- [QUESTIONS ON THE MATERIAL]:
(a) Transcribe the Filmworks III article from "Filmworks III: 1990–1995" to "Wieden & Kennedy.".
(b) Go on with the Filmworks III article from the point where it stops.

BEGIN EXCERPTED PASSAGE

Filmworks III: 1990–1995 features the scores for film and advertisements by John Zorn. The album was originally released on the Japanese labels Evva in 1995 and Toys Factory in 1996 and subsequently re-released on Zorn's own label, Tzadik Records, in 1997. It features the music that Zorn wrote and recorded for Thieves Quartet (1993), directed by Joe Chappelle, which was performed by the group that would become Masada; nine cues for Kiriko Kubo's Music For Tsunta (1988); eleven tracks for Hollywood Hotel (1994), directed by Mei-Juin Chen; and thirty-two pieces for advertisements by Wieden & Kennedy.

Reception
The Allmusic review by Joslyn Layne awarded the album 4 stars noting that "The third volume cataloguing John Zorn's film scores is a quality release that offers the scores from two films, a rare piece of music cues that would lead to Cynical Hysterie Hour, and music spots for commercials... The musicianship and stylistic range found here is commendable".

Track listing
Thieves Quartet (1993), directed by Joe Chappelle
01/ "Main Title"                               -                   1:00
02/ "The Caper"                                -                   0:57
03/ "Cadence"                                  -                   0:15
04/ "Kidnapping"                               -                   2:15
05/ "Doubt"                                    -                   0:19
06/ "Nocturne 1"                               -                   0:26
07/ "Nocturne 2"                               -                   0:55
08/ "Bag Man"                                  -                   2:00
09/ "The Cop"                                  -                   0:27
10/ "Nocturne 3"                              -                   0:55
11/ "Juke Box"                                -                   2:45
12/ "End Titles"                              -                   4:28

Recorded in New York City in July 1993
John Zorn - alto saxophone, piano on (12)

END EXCERPTED PASSAGE
BEGIN STUDY MATERIAL

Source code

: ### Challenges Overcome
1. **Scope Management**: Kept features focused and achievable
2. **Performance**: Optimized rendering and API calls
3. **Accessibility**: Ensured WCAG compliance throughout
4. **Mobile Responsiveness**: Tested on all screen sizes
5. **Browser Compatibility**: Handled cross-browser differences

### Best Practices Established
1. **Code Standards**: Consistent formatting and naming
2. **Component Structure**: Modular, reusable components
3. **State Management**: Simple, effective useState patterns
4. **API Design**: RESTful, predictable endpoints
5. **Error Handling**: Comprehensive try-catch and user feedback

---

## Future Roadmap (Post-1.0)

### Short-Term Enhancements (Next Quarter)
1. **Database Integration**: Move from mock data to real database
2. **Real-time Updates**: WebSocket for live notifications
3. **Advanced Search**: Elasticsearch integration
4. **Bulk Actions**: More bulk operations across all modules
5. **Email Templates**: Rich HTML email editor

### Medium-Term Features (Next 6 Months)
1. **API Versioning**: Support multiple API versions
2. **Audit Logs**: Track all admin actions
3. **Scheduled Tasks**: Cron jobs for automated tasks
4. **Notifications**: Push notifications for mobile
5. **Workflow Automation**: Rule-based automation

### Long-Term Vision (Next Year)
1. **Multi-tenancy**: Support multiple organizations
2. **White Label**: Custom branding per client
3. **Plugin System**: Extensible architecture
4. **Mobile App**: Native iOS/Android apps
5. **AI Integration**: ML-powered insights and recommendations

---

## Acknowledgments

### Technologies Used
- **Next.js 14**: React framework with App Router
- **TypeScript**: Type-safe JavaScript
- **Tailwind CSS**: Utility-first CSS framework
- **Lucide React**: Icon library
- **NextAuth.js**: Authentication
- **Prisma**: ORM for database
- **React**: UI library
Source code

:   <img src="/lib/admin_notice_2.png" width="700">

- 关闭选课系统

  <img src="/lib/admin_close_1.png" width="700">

END STUDY MATERIAL

- [ANSWERS FOR THE EXERCISE]:
(a)
Filmworks III: 1990–1995 features the scores for film and advertisements by John Zorn. The album was originally released on the Japanese labels Evva in 1995 and Toys Factory in 1996 and subsequently re-released on Zorn's own label, Tzadik Records, in 1997. It features the music that Zorn wrote and recorded for Thieves Quartet (1993), directed by Joe Chappelle, which was performed by the group that would become Masada; nine cues for Kiriko Kubo's Music For Tsunta (1988); eleven tracks for Hollywood Hotel (1994), directed by Mei-Juin Chen; and thirty-two pieces for advertisements by Wieden & Kennedy.

(b)
Dave Douglas - trumpet
Greg Cohen - bass
Joey Baron - drums
Robert Quine (11) - guitar

Music for Tsunta (1988), directed by Kiriko Kubo
13/ Music For Tsunta (nine cues)            -                   3:31
Recorded in New York City in February 1988
Bill Frisell - guitar, banjo
Peter Scherer - keyboards
Carol Emanuel - harp
Christian Marclay - turntables
David Hofstra - bass, tuba
Cyro Baptista - percussion, voice
Bobby Previte - drums, percussion

Hollywood Hotel (1994), directed by Mei-Juin Chen
14/ "Main Titles"                             -                   1:36
15/ "Washing Machine a"                       -                   0:26
16/ "Washing Machine b"                       -                   0:39
17/ "Night Hotel"                             -                   1:17
18/ "Japanese Tourists"                       -                   1:54
19/ "Night Hotel 2"                           -                   1:18
20/ "Objects"                                 -                   3:16
21/ "Night Hotel 3"                           -                   1:00
22/ "Rooftop Death Rattle"                    -                   0:59
23/ "Taiwan"                                  -                   3:48
24/ "End Titles"                              -                   1:50
Recorded in New York City on April 21, 1994
John Zorn - alto saxophone
Marc Ribot - guitars

Music for Weiden and Kennedy (1990–1995)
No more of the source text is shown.